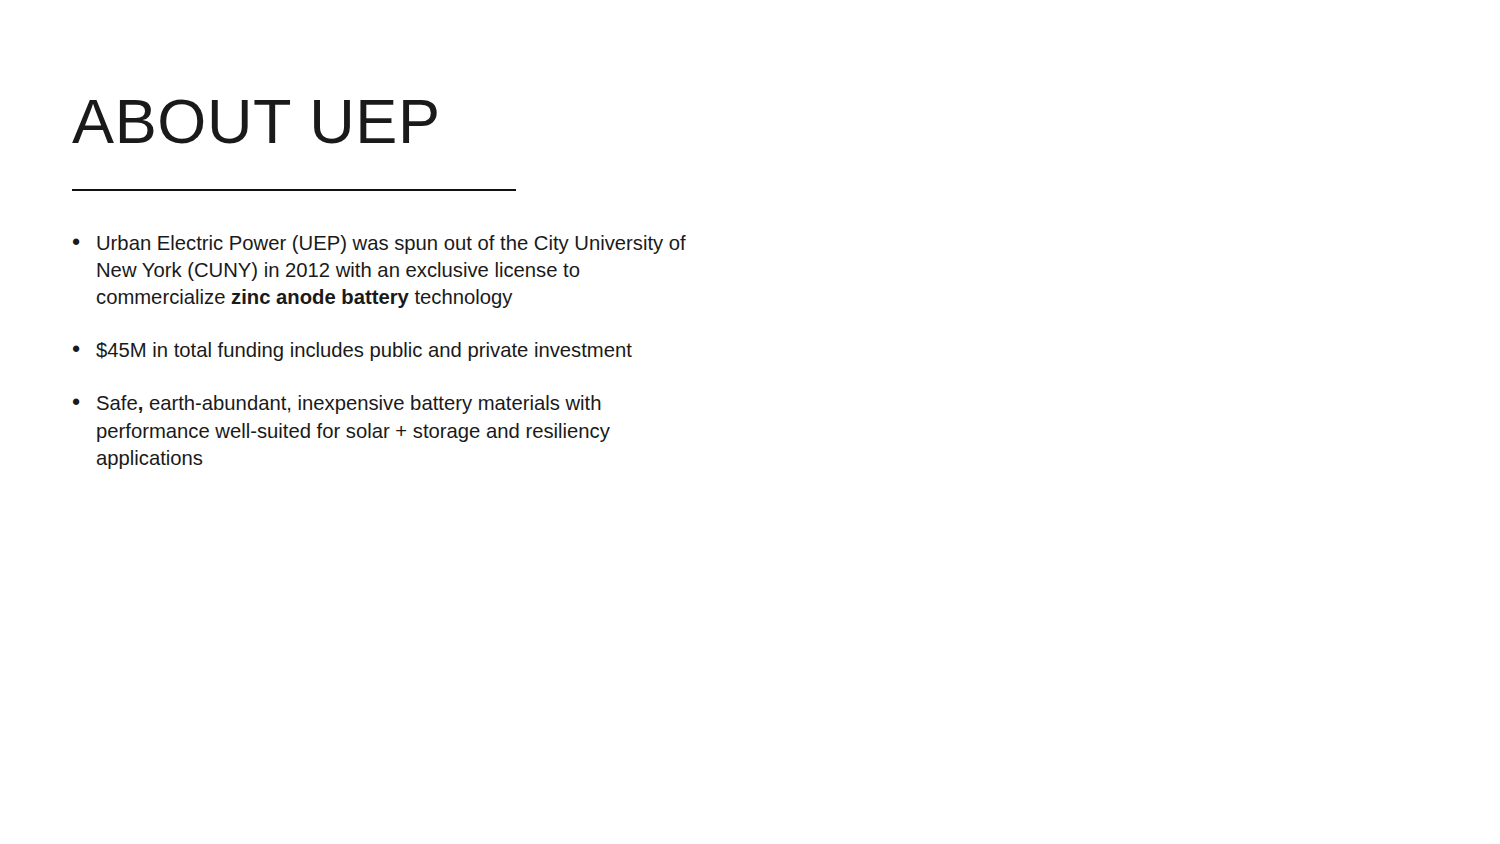ABOUT UEP
Urban Electric Power (UEP) was spun out of the City University of New York (CUNY) in 2012 with an exclusive license to commercialize zinc anode battery technology
$45M in total funding includes public and private investment
Safe, earth-abundant, inexpensive battery materials with performance well-suited for solar + storage and resiliency applications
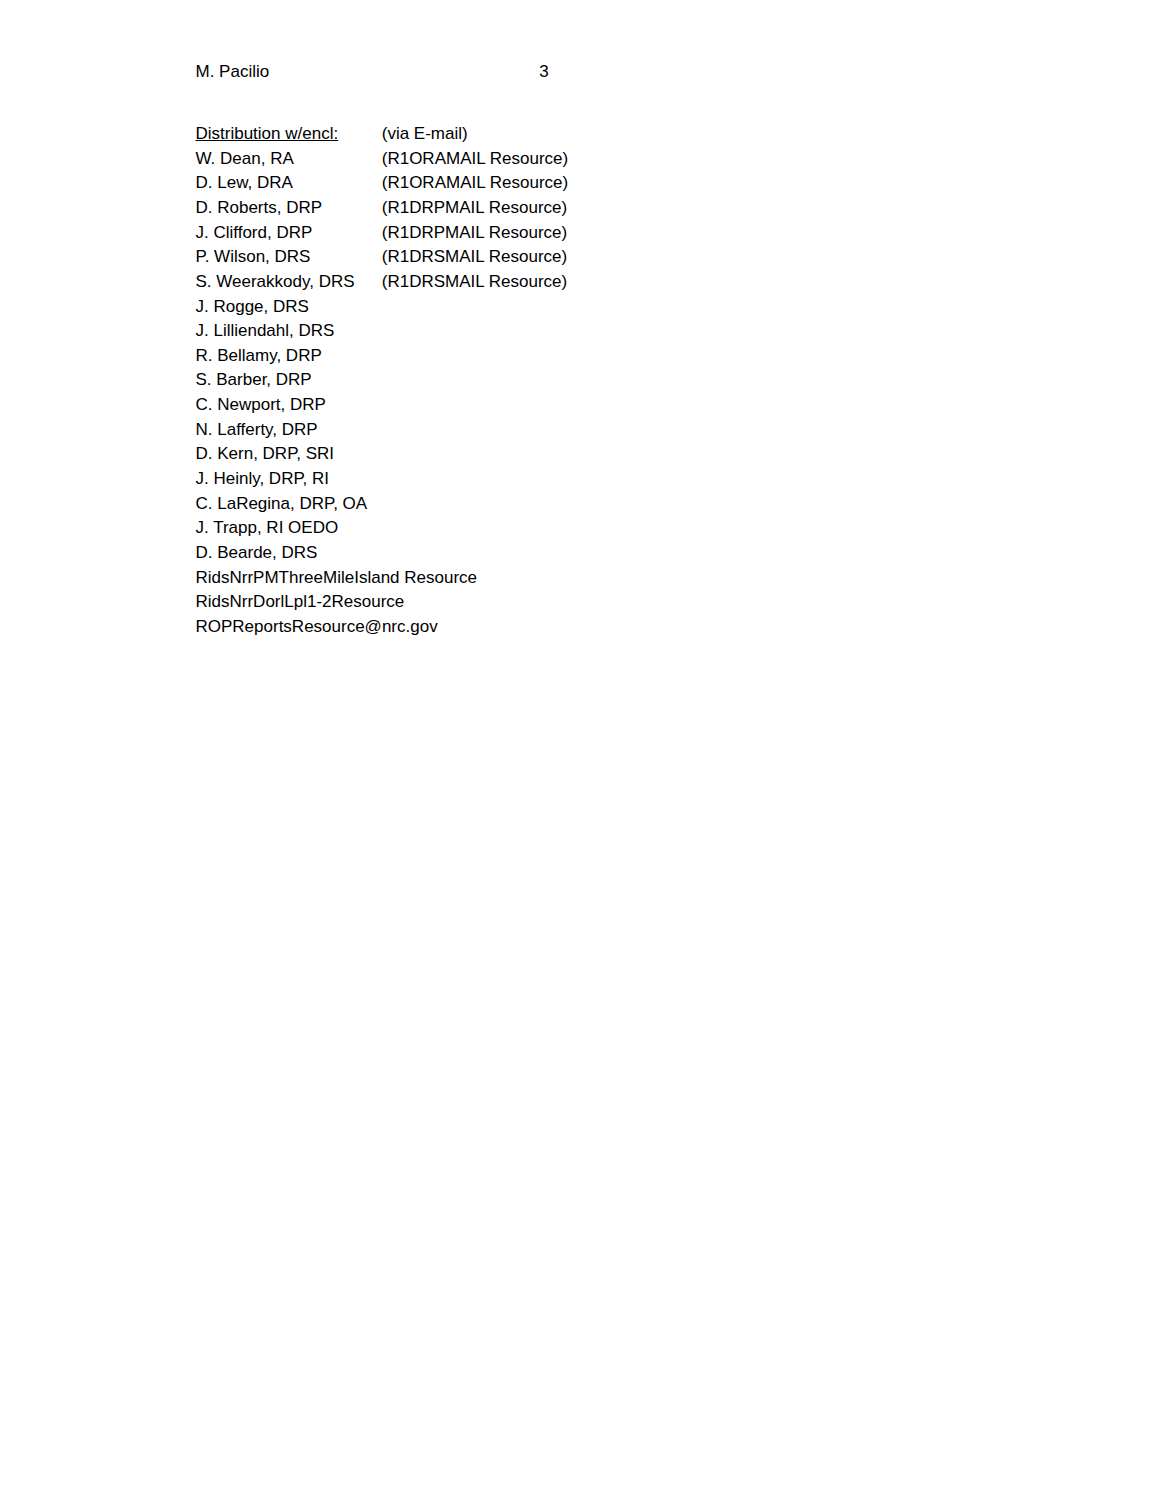M. Pacilio 3
| Distribution w/encl: | (via E-mail) |
| W. Dean, RA | (R1ORAMAIL Resource) |
| D. Lew, DRA | (R1ORAMAIL Resource) |
| D. Roberts, DRP | (R1DRPMAIL Resource) |
| J. Clifford, DRP | (R1DRPMAIL Resource) |
| P. Wilson, DRS | (R1DRSMAIL Resource) |
| S. Weerakkody, DRS | (R1DRSMAIL Resource) |
J. Rogge, DRS
J. Lilliendahl, DRS
R. Bellamy, DRP
S. Barber, DRP
C. Newport, DRP
N. Lafferty, DRP
D. Kern, DRP, SRI
J. Heinly, DRP, RI
C. LaRegina, DRP, OA
J. Trapp, RI OEDO
D. Bearde, DRS
RidsNrrPMThreeMileIsland Resource
RidsNrrDorlLpl1-2Resource
ROPReportsResource@nrc.gov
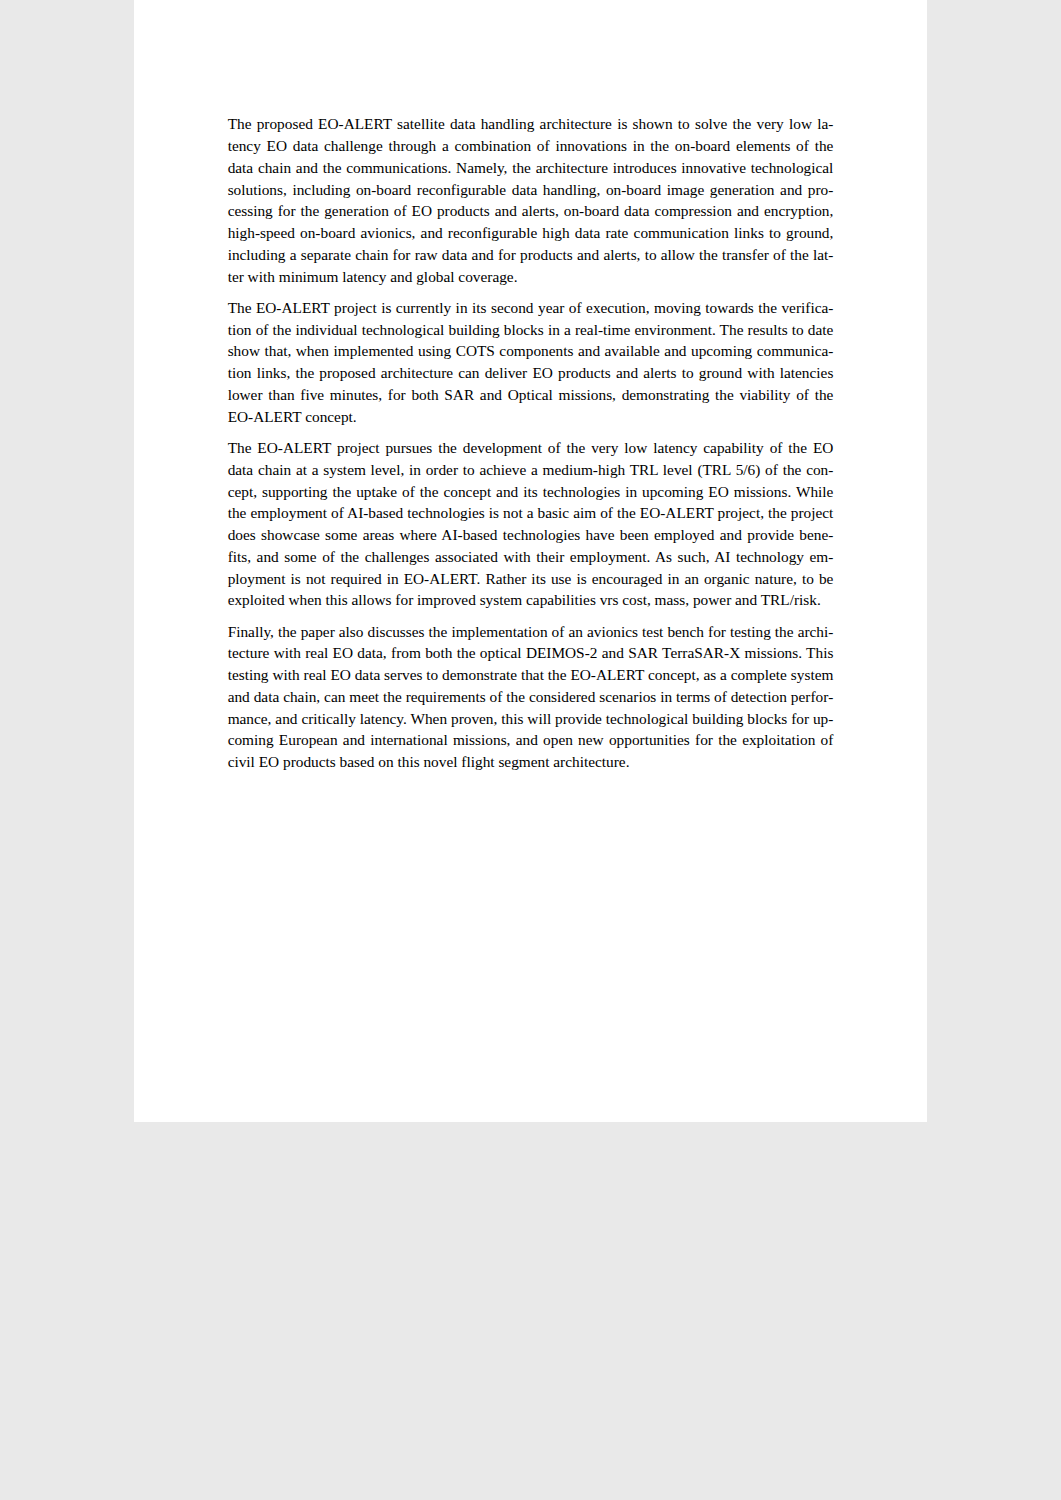The proposed EO-ALERT satellite data handling architecture is shown to solve the very low latency EO data challenge through a combination of innovations in the on-board elements of the data chain and the communications. Namely, the architecture introduces innovative technological solutions, including on-board reconfigurable data handling, on-board image generation and processing for the generation of EO products and alerts, on-board data compression and encryption, high-speed on-board avionics, and reconfigurable high data rate communication links to ground, including a separate chain for raw data and for products and alerts, to allow the transfer of the latter with minimum latency and global coverage.
The EO-ALERT project is currently in its second year of execution, moving towards the verification of the individual technological building blocks in a real-time environment. The results to date show that, when implemented using COTS components and available and upcoming communication links, the proposed architecture can deliver EO products and alerts to ground with latencies lower than five minutes, for both SAR and Optical missions, demonstrating the viability of the EO-ALERT concept.
The EO-ALERT project pursues the development of the very low latency capability of the EO data chain at a system level, in order to achieve a medium-high TRL level (TRL 5/6) of the concept, supporting the uptake of the concept and its technologies in upcoming EO missions. While the employment of AI-based technologies is not a basic aim of the EO-ALERT project, the project does showcase some areas where AI-based technologies have been employed and provide benefits, and some of the challenges associated with their employment. As such, AI technology employment is not required in EO-ALERT. Rather its use is encouraged in an organic nature, to be exploited when this allows for improved system capabilities vrs cost, mass, power and TRL/risk.
Finally, the paper also discusses the implementation of an avionics test bench for testing the architecture with real EO data, from both the optical DEIMOS-2 and SAR TerraSAR-X missions. This testing with real EO data serves to demonstrate that the EO-ALERT concept, as a complete system and data chain, can meet the requirements of the considered scenarios in terms of detection performance, and critically latency. When proven, this will provide technological building blocks for upcoming European and international missions, and open new opportunities for the exploitation of civil EO products based on this novel flight segment architecture.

■ ■ ■ ■ ■

* _About this task_
Could you retype each line of the material above exactly, skipping the pictures?

* _The answer_
ABOUT UEP
Urban Electric Power (UEP) was spun out of the City University of New York (CUNY) in 2012 with an exclusive license to commercialize zinc anode battery technology
$45M in total funding includes public and private investment
Safe, earth-abundant, inexpensive battery materials with performance well-suited for solar + storage and resiliency applications
M. Pacilio 3
| Distribution w/encl: | (via E-mail) |
| W. Dean, RA | (R1ORAMAIL Resource) |
| D. Lew, DRA | (R1ORAMAIL Resource) |
| D. Roberts, DRP | (R1DRPMAIL Resource) |
| J. Clifford, DRP | (R1DRPMAIL Resource) |
| P. Wilson, DRS | (R1DRSMAIL Resource) |
| S. Weerakkody, DRS | (R1DRSMAIL Resource) |
J. Rogge, DRS
J. Lilliendahl, DRS
R. Bellamy, DRP
S. Barber, DRP
C. Newport, DRP
N. Lafferty, DRP
D. Kern, DRP, SRI
J. Heinly, DRP, RI
C. LaRegina, DRP, OA
J. Trapp, RI OEDO
D. Bearde, DRS
RidsNrrPMThreeMileIsland Resource
RidsNrrDorlLpl1-2Resource
ROPReportsResource@nrc.gov
The proposed EO-ALERT satellite data handling architecture is shown to solve the very low latency EO data challenge through a combination of innovations in the on-board elements of the data chain and the communications. Namely, the architecture introduces innovative technological solutions, including on-board reconfigurable data handling, on-board image generation and processing for the generation of EO products and alerts, on-board data compression and encryption, high-speed on-board avionics, and reconfigurable high data rate communication links to ground, including a separate chain for raw data and for products and alerts, to allow the transfer of the latter with minimum latency and global coverage.
The EO-ALERT project is currently in its second year of execution, moving towards the verification of the individual technological building blocks in a real-time environment. The results to date show that, when implemented using COTS components and available and upcoming communication links, the proposed architecture can deliver EO products and alerts to ground with latencies lower than five minutes, for both SAR and Optical missions, demonstrating the viability of the EO-ALERT concept.
The EO-ALERT project pursues the development of the very low latency capability of the EO data chain at a system level, in order to achieve a medium-high TRL level (TRL 5/6) of the concept, supporting the uptake of the concept and its technologies in upcoming EO missions. While the employment of AI-based technologies is not a basic aim of the EO-ALERT project, the project does showcase some areas where AI-based technologies have been employed and provide benefits, and some of the challenges associated with their employment. As such, AI technology employment is not required in EO-ALERT. Rather its use is encouraged in an organic nature, to be exploited when this allows for improved system capabilities vrs cost, mass, power and TRL/risk.
Finally, the paper also discusses the implementation of an avionics test bench for testing the architecture with real EO data, from both the optical DEIMOS-2 and SAR TerraSAR-X missions. This testing with real EO data serves to demonstrate that the EO-ALERT concept, as a complete system and data chain, can meet the requirements of the considered scenarios in terms of detection performance, and critically latency. When proven, this will provide technological building blocks for upcoming European and international missions, and open new opportunities for the exploitation of civil EO products based on this novel flight segment architecture.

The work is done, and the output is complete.